The return-to-office policy at Amazon has been met with resistance from staff for months, and it appears CEO Andy Jassy has had enough.
Jassy stated that it was “past the time to disagree and commit” to the policy, which mandates that corporate workers work three days per week, during a pre-recorded internal Q&A session earlier this month. One of Amazon’s leadership tenets is “disagree and commit,” which was a statement frequently said by Jeff Bezos, the company’s founder and current executive chairman.
It probably won’t work out for you at Amazon if you can’t disagree and commit, according to Jassy, who also said that it wasn’t fair for certain employees to work three days a week while others don’t.
Business Insider broke the news of his remarks first, and Amazon later picked up the story.
The current office attendance requirement, which was announced in February and came into force in May, is a change from Amazon’s previous policy, which gave leaders the authority to decide how their teams worked.
The business, however, stated on Tuesday that it disputes the idea that the previous policy was intended to be the standard and cited a blog entry from 2021 by Jassy in which she stated that Amazon would “continue to adjust” things as new information came in.
Jassy stated in a statement to the team when introducing the modified policy earlier this year that Amazon made its choice after looking at what was successful during the pandemic and consulting with other business executives. The S-team, the company’s senior executives, came to the conclusion that people tend to be more engaged and cooperative in person.
Nonetheless, a lot of employees remain unconvinced. In May, hundreds of Amazon workers demonstrated against the new rule at the company’s Seattle headquarters during lunchtime.
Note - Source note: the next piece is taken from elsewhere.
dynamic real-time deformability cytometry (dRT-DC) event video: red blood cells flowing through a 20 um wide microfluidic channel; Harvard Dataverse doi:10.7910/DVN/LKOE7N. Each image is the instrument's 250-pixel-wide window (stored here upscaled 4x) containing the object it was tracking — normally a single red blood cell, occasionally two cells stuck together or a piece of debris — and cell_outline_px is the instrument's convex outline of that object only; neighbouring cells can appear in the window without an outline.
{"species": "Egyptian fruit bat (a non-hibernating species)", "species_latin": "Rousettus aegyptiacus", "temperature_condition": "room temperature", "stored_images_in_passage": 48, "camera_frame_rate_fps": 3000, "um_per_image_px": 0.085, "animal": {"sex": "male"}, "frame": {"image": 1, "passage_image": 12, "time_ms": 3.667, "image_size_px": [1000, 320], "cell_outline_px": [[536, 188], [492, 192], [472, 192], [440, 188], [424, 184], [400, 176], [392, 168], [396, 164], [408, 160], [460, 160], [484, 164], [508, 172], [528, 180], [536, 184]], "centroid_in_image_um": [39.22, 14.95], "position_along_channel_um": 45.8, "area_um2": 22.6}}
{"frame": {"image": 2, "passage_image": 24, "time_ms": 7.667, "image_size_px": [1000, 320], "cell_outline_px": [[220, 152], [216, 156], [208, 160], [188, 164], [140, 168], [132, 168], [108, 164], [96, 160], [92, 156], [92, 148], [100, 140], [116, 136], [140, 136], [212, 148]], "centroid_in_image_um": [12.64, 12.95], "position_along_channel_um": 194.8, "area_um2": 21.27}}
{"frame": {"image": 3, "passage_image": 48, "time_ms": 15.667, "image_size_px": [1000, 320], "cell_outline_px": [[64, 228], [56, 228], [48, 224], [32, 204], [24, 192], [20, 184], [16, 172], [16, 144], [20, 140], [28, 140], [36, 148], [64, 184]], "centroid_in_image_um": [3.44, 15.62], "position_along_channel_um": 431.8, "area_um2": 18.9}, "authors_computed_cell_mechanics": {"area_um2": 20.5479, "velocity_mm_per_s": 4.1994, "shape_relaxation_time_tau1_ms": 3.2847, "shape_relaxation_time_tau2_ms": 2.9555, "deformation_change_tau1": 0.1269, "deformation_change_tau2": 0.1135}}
An internal Slack channel that supported remote work at the time had 33,000 subscribers.
Some employees have also demanded that the business provide evidence to back up Jassy’s assertions.
Jassy claimed that during the meeting, the company’s management examined the data at their disposal and discovered, among other things, that they no longer thought remote meetings were as productive as they once were.He continued, citing instances where the business has taken some of its most important choices without complete information.
He gave the examples of Amazon’s decision to launch an online marketplace for sellers and AWS, its cloud computing division. According to several media reports, Amazon reportedly implemented a rule in July requiring some employees in smaller offices to transfer to main headquarters in larger cities.
Although it claims to employ 1.4 million people worldwide, Amazon does not specify how many of them work in offices as opposed to warehouses and other locations.